His self deprecating manner did not stop him from being a loving man and a generous one. He would sit for hours and listen to my grandmother Faust talk about her life, take my mother on trips and lend a listening ear to our neighbors’ troubles. He came in every night and read books to us kids, kissed us good night and made sure we said our prayers. His grandchildren were the light of his life and he enjoyed making sand castles with Susie, Doug and Jill in Ocean City and reading stories to Alexa and Jack. His few encounters with Jake, his great grandson were endearing and he was thrilled that he had a new great granddaughter, although he and Maddie never got to meet. Whenever I would go to see him, as I was leaving, he always told me “I love you, sweetheart.” He did so right up until the day before he died.
Dad was not always an easy man and Glenn and I often found ourselves at odds with his world view. But as he aged, rigid dogma gave way to a more pragmatic, more tender side of our father and I think we all grew closer as a result.

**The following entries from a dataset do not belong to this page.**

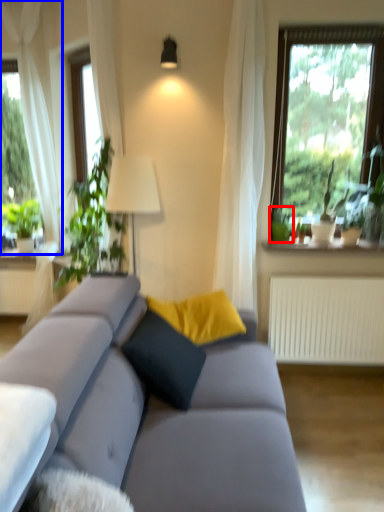
Question: Which object appears farthest to the camera in this image, plant (highlighted by a red box) or curtain (highlighted by a blue box)?

Choices:
 (A) plant
 (B) curtain

Answer: (B)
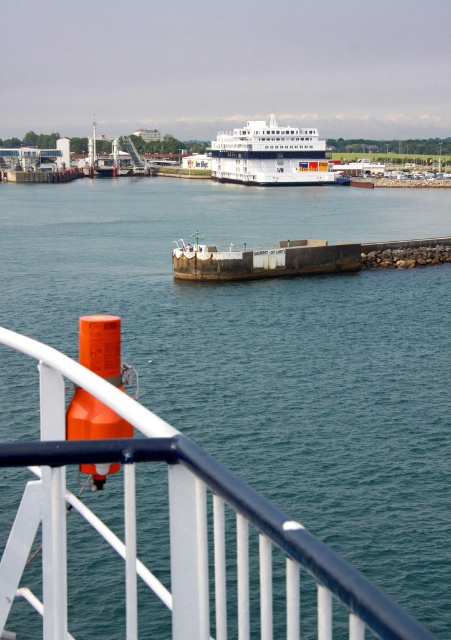
You are standing on the deck of the ship and want to take a photo of the white glossy cruise ship at center. To avoid including the white glossy rail at lower left in your photo, should you adjust your camera angle upwards or downwards?

The white glossy rail at lower left is below the white glossy cruise ship at center. To avoid including the rail, you should adjust your camera angle upwards to focus solely on the cruise ship.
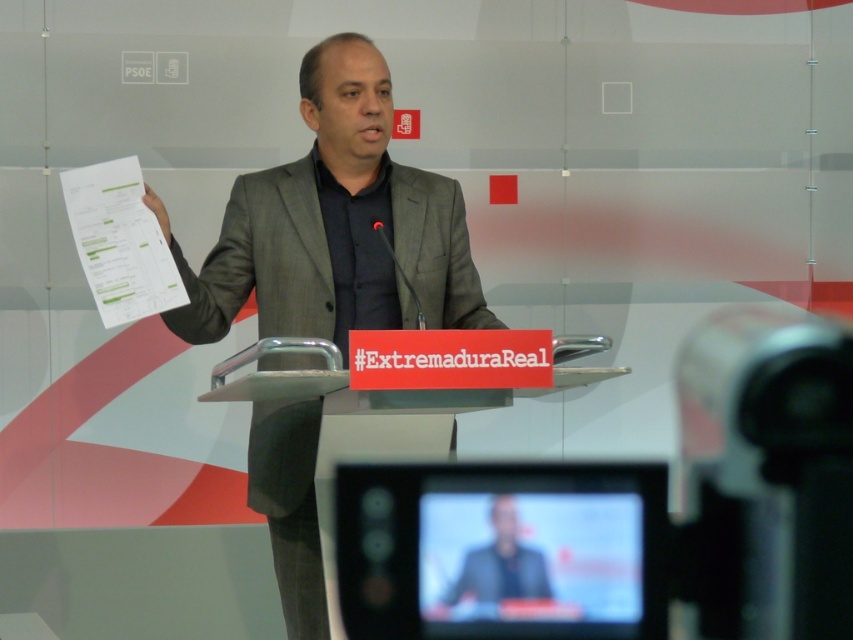
Between gray suit at center and dark gray suit at center, which one is positioned higher?

Result: gray suit at center is higher up.

Locate an element on the screen. The height and width of the screenshot is (640, 853). gray suit at center is located at coordinates (334, 225).

Is point (427, 209) positioned in front of point (540, 589)?

Yes, point (427, 209) is in front of point (540, 589).

You are a GUI agent. You are given a task and a screenshot of the screen. Output one action in this format:
    pyautogui.click(x=<x>, y=<y>)
    Task: Click on the gray suit at center
    
    Given the screenshot: What is the action you would take?
    pyautogui.click(x=334, y=225)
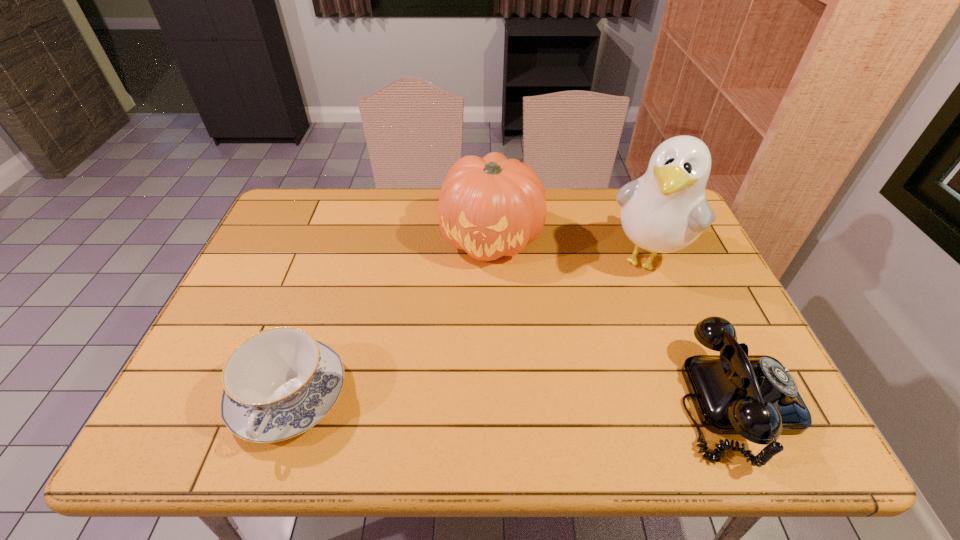
This screenshot has width=960, height=540. What are the coordinates of `vacant region located on the beak of the gull` in the screenshot? It's located at (626, 299).

You are a GUI agent. You are given a task and a screenshot of the screen. Output one action in this format:
    pyautogui.click(x=<x>, y=<y>)
    Task: Click on the free space located 0.190m on the beak of the gull
    The height and width of the screenshot is (540, 960).
    Given the screenshot: What is the action you would take?
    pyautogui.click(x=606, y=334)

This screenshot has width=960, height=540. In order to click on pumpkin present at the far edge in this screenshot , I will do `click(490, 207)`.

In order to click on gull that is at the far edge in this screenshot , I will do `click(665, 210)`.

This screenshot has height=540, width=960. In order to click on chinaware that is at the near edge in this screenshot , I will do `click(277, 384)`.

At what (x,y) coordinates should I click in order to perform the action: click on telephone located in the near edge section of the desktop. Please return your answer as a coordinate pair (x, y). Looking at the image, I should click on (x=755, y=396).

Where is `object at the left edge`? object at the left edge is located at coordinates (277, 384).

The height and width of the screenshot is (540, 960). What are the coordinates of `telephone that is at the right edge` in the screenshot? It's located at (755, 396).

This screenshot has height=540, width=960. In order to click on gull at the right edge in this screenshot , I will do `click(665, 210)`.

The height and width of the screenshot is (540, 960). What are the coordinates of `object that is at the near left corner` in the screenshot? It's located at (277, 384).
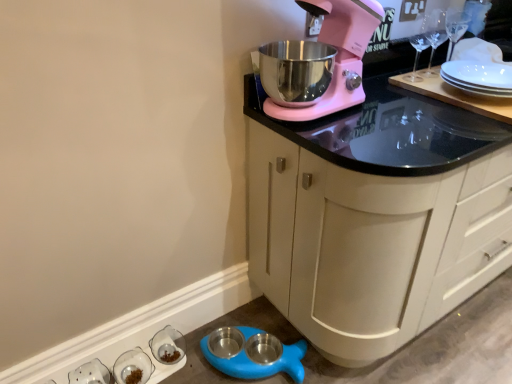
Question: From the image's perspective, is white glossy salt and pepper shakers at lower left, acting as the 3th tableware starting from the right, over blue rubber pet bowls at lower left?

Choices:
 (A) no
 (B) yes

Answer: (A)

Question: Would you say white glossy salt and pepper shakers at lower left, acting as the 3th tableware starting from the right, contains blue rubber pet bowls at lower left?

Choices:
 (A) yes
 (B) no

Answer: (B)

Question: Is white glossy salt and pepper shakers at lower left, which ranks as the 1th tableware in left-to-right order, closer to the viewer compared to blue rubber pet bowls at lower left?

Choices:
 (A) yes
 (B) no

Answer: (A)

Question: Can you confirm if white glossy salt and pepper shakers at lower left, acting as the 3th tableware starting from the right, is shorter than blue rubber pet bowls at lower left?

Choices:
 (A) yes
 (B) no

Answer: (B)

Question: Is white glossy salt and pepper shakers at lower left, acting as the 3th tableware starting from the right, smaller than blue rubber pet bowls at lower left?

Choices:
 (A) yes
 (B) no

Answer: (A)

Question: From a real-world perspective, is white glossy salt and pepper shakers at lower left, acting as the 3th tableware starting from the right, positioned over blue rubber pet bowls at lower left based on gravity?

Choices:
 (A) yes
 (B) no

Answer: (A)

Question: Considering the relative sizes of clear glass bowl at lower left, arranged as the 3th tableware when viewed from the left, and matte white cabinet at upper right in the image provided, is clear glass bowl at lower left, arranged as the 3th tableware when viewed from the left, taller than matte white cabinet at upper right?

Choices:
 (A) yes
 (B) no

Answer: (B)

Question: From the image's perspective, is clear glass bowl at lower left, the 1th tableware viewed from the right, over matte white cabinet at upper right?

Choices:
 (A) no
 (B) yes

Answer: (A)

Question: Is clear glass bowl at lower left, the 1th tableware viewed from the right, shorter than matte white cabinet at upper right?

Choices:
 (A) yes
 (B) no

Answer: (A)

Question: Is clear glass bowl at lower left, arranged as the 3th tableware when viewed from the left, oriented away from matte white cabinet at upper right?

Choices:
 (A) no
 (B) yes

Answer: (A)

Question: Is clear glass bowl at lower left, arranged as the 3th tableware when viewed from the left, positioned beyond the bounds of matte white cabinet at upper right?

Choices:
 (A) no
 (B) yes

Answer: (B)

Question: From the image's perspective, would you say clear glass bowl at lower left, the 1th tableware viewed from the right, is shown under matte white cabinet at upper right?

Choices:
 (A) no
 (B) yes

Answer: (B)

Question: From the image's perspective, would you say clear glass bowl at lower left, arranged as the 3th tableware when viewed from the left, is shown under white glossy salt and pepper shakers at lower left, acting as the 3th tableware starting from the right?

Choices:
 (A) no
 (B) yes

Answer: (A)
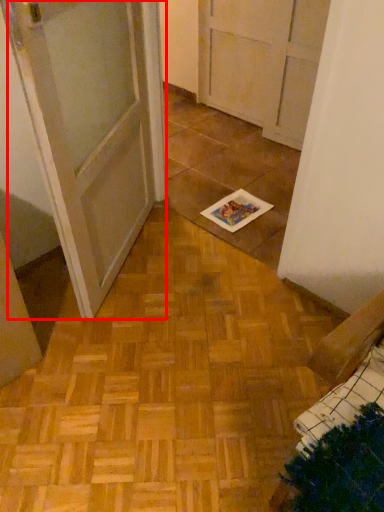
Question: Where is door (annotated by the red box) located in relation to book in the image?

Choices:
 (A) left
 (B) right

Answer: (A)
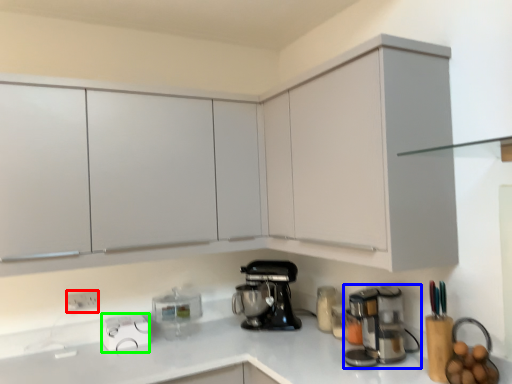
Question: Which is farther away from electric outlet (highlighted by a red box)? home appliance (highlighted by a blue box) or appliance (highlighted by a green box)?

Choices:
 (A) home appliance
 (B) appliance

Answer: (A)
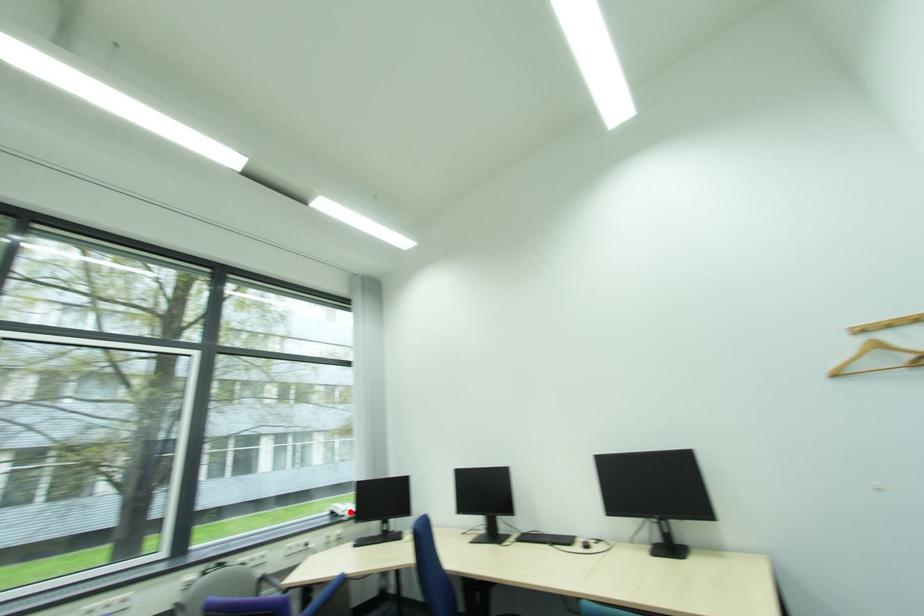
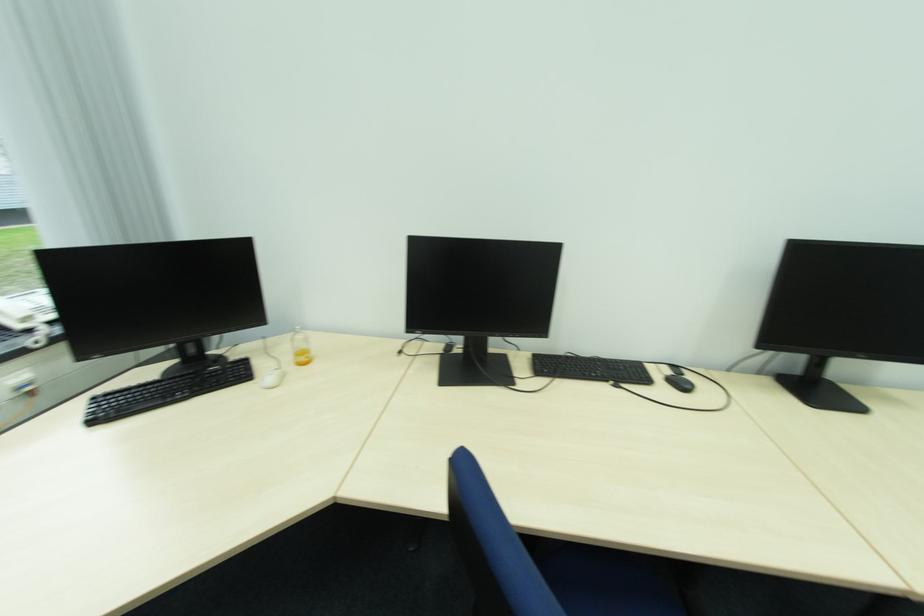
Find the pixel in the second image that matches the highlighted location in the first image.

(31, 320)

Our annual trips to Ocean City were the centerpiece of our family life together. Dad loved walking the boards with us and always took time by himself to stand at the edge of the boardwalk on a warm summer night, gazing out to the sea. Those were the times that he seemed the happiest, the most at peace. It was for this reason that we planned a vacation for the first week in August when we all are to meet at the Outer Banks in North Carolina to stay in a house right on the beach. Dad and I talked about how he could sit on the porch of our rented house and look at the ocean all he wanted. I guess we will be enjoying the view for him, instead.
Dad was complex, intensely private and deeply spiritual. He was a faithful and fierce friend and a loving husband and father. It is a different world without him, and, whether or not he could admit it to himself, it is a better world for him having been in it.